The Fog of Providence
On August 20, 1776, British General William Howe moved his troops, approximately 20,000 strong, into Long Island. Although already under intense fire, Washington’s troops, about 23,000 (mostly militia), were caught off guard by the move. Washington’s men were trapped and being brutalized by the Hessians who took no prisoners, preferring instead to stab the surrendering Americans with their seven-inch bayonets.

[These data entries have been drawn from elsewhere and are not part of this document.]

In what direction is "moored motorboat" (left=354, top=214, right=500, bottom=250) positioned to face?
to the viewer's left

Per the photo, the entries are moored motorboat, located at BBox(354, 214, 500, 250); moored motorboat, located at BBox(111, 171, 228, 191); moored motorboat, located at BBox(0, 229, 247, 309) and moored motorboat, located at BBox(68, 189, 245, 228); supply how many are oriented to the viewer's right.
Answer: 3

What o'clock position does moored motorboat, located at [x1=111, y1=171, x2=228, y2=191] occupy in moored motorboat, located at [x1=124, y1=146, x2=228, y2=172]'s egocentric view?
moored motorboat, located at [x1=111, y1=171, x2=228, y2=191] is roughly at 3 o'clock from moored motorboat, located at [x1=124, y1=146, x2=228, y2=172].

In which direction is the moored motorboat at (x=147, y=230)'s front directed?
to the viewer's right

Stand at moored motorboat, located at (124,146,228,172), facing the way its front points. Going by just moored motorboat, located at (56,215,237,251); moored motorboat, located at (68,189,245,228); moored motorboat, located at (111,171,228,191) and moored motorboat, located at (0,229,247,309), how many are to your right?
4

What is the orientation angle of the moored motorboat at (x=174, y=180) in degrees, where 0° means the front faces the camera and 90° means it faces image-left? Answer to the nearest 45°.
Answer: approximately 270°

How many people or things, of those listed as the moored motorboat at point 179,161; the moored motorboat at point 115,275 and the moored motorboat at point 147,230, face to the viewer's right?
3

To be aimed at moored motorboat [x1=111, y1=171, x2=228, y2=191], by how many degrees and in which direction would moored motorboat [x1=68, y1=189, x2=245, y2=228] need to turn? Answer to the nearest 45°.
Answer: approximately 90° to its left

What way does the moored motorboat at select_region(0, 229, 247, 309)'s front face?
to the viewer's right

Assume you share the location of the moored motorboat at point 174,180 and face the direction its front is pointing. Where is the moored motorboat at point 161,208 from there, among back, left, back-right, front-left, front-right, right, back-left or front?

Washington’s only hope was to evacuate the American army to Manhattan. The British, however, had already anticipated this move and were prepared to send five warships up the East River to block the retreat. Knowing full well that the American‘s push for independence lay in the balance, Howe ordered an attack on August 23. It looked as if the American cause would be ended here, only a month after independence had been declared.
The Night of August 29
Washington knew that his situation was untenable—it was only a matter of time before Howe would have his victory, and the cause of independence would be lost. That’s when the miraculous happened: the wind shifted. The contrary wind meant that the British ships would not be able to come up river and cut off his retreat. Also, a thick fog rolled-in providing the cover necessary for keeping the retreat from the British high command.

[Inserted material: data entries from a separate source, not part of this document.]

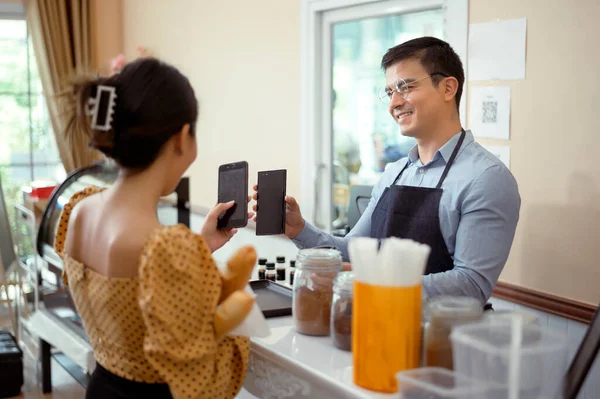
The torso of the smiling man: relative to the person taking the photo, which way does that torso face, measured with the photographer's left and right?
facing the viewer and to the left of the viewer

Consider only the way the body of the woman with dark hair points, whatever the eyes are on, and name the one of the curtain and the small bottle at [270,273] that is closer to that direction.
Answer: the small bottle

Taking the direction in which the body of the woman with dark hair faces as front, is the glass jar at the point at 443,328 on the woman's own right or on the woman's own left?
on the woman's own right

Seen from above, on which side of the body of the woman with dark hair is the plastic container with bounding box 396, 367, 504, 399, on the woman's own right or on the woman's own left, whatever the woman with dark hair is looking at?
on the woman's own right

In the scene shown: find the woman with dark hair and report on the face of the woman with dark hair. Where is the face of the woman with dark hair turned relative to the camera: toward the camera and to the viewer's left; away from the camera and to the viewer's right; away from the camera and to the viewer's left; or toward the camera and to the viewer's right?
away from the camera and to the viewer's right

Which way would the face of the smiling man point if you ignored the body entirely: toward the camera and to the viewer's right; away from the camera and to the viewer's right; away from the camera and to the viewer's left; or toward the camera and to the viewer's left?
toward the camera and to the viewer's left

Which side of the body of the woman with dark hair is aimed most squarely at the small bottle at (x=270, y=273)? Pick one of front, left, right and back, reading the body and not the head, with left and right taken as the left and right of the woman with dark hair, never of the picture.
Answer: front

Coolly and decisively, Washington ordered the seafaring Marbleheads of Massachusetts to ferry his troops from Brooklyn. The American army would live to fight another day—and the cause of independence was saved—thanks to a providential change of weather.
Of Nations and Men
On this day, the day that we celebrate the cause of freedom that resulted in the founding of this nation, let us not forget that it is God, and not we ourselves, Who controls the destinies of nations and men.
And He has made from one blood every nation of men to dwell on all the face of the earth, and has determined their preappointed times and the boundaries of their dwellings
And let us give Him thanks for the freedoms we enjoy, and for the brave men and women who have fought—and are fighting—to protect us and our freedoms. May God preserve and protect this great Union. Amen.